→ **What is expected**:
Take the entries below and return them unchanged.

──────── Entries shown ────────

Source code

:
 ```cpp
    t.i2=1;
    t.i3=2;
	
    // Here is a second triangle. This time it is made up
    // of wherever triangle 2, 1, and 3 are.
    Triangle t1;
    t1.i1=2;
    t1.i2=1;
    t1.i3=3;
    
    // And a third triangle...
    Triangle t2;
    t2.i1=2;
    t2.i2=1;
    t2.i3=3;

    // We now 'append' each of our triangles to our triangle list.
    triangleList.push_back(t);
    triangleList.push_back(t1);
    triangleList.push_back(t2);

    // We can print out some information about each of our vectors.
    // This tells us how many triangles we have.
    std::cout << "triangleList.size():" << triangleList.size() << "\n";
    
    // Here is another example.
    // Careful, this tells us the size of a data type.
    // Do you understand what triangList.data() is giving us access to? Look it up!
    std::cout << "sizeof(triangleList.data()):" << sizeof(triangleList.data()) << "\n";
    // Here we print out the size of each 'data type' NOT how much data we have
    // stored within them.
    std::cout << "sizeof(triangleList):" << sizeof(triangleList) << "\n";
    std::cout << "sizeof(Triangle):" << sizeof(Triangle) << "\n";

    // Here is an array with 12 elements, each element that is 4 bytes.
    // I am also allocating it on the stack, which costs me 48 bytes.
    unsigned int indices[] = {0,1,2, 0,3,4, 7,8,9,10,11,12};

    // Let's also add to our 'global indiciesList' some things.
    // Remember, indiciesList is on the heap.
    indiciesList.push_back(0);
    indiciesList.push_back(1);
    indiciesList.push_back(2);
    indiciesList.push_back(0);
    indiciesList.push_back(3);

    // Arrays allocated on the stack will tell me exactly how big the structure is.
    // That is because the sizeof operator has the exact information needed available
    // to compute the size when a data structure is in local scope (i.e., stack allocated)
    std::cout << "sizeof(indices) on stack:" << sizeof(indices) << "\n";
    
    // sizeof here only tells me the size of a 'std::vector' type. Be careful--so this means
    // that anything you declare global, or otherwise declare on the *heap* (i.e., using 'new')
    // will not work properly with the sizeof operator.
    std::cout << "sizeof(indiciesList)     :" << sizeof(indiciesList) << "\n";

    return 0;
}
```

────────

→ **Answer to the problem**:
Source code

:
 ```cpp
    t.i2=1;
    t.i3=2;
	
    // Here is a second triangle. This time it is made up
    // of wherever triangle 2, 1, and 3 are.
    Triangle t1;
    t1.i1=2;
    t1.i2=1;
    t1.i3=3;
    
    // And a third triangle...
    Triangle t2;
    t2.i1=2;
    t2.i2=1;
    t2.i3=3;

    // We now 'append' each of our triangles to our triangle list.
    triangleList.push_back(t);
    triangleList.push_back(t1);
    triangleList.push_back(t2);

    // We can print out some information about each of our vectors.
    // This tells us how many triangles we have.
    std::cout << "triangleList.size():" << triangleList.size() << "\n";
    
    // Here is another example.
    // Careful, this tells us the size of a data type.
    // Do you understand what triangList.data() is giving us access to? Look it up!
    std::cout << "sizeof(triangleList.data()):" << sizeof(triangleList.data()) << "\n";
    // Here we print out the size of each 'data type' NOT how much data we have
    // stored within them.
    std::cout << "sizeof(triangleList):" << sizeof(triangleList) << "\n";
    std::cout << "sizeof(Triangle):" << sizeof(Triangle) << "\n";

    // Here is an array with 12 elements, each element that is 4 bytes.
    // I am also allocating it on the stack, which costs me 48 bytes.
    unsigned int indices[] = {0,1,2, 0,3,4, 7,8,9,10,11,12};

    // Let's also add to our 'global indiciesList' some things.
    // Remember, indiciesList is on the heap.
    indiciesList.push_back(0);
    indiciesList.push_back(1);
    indiciesList.push_back(2);
    indiciesList.push_back(0);
    indiciesList.push_back(3);

    // Arrays allocated on the stack will tell me exactly how big the structure is.
    // That is because the sizeof operator has the exact information needed available
    // to compute the size when a data structure is in local scope (i.e., stack allocated)
    std::cout << "sizeof(indices) on stack:" << sizeof(indices) << "\n";
    
    // sizeof here only tells me the size of a 'std::vector' type. Be careful--so this means
    // that anything you declare global, or otherwise declare on the *heap* (i.e., using 'new')
    // will not work properly with the sizeof operator.
    std::cout << "sizeof(indiciesList)     :" << sizeof(indiciesList) << "\n";

    return 0;
}
```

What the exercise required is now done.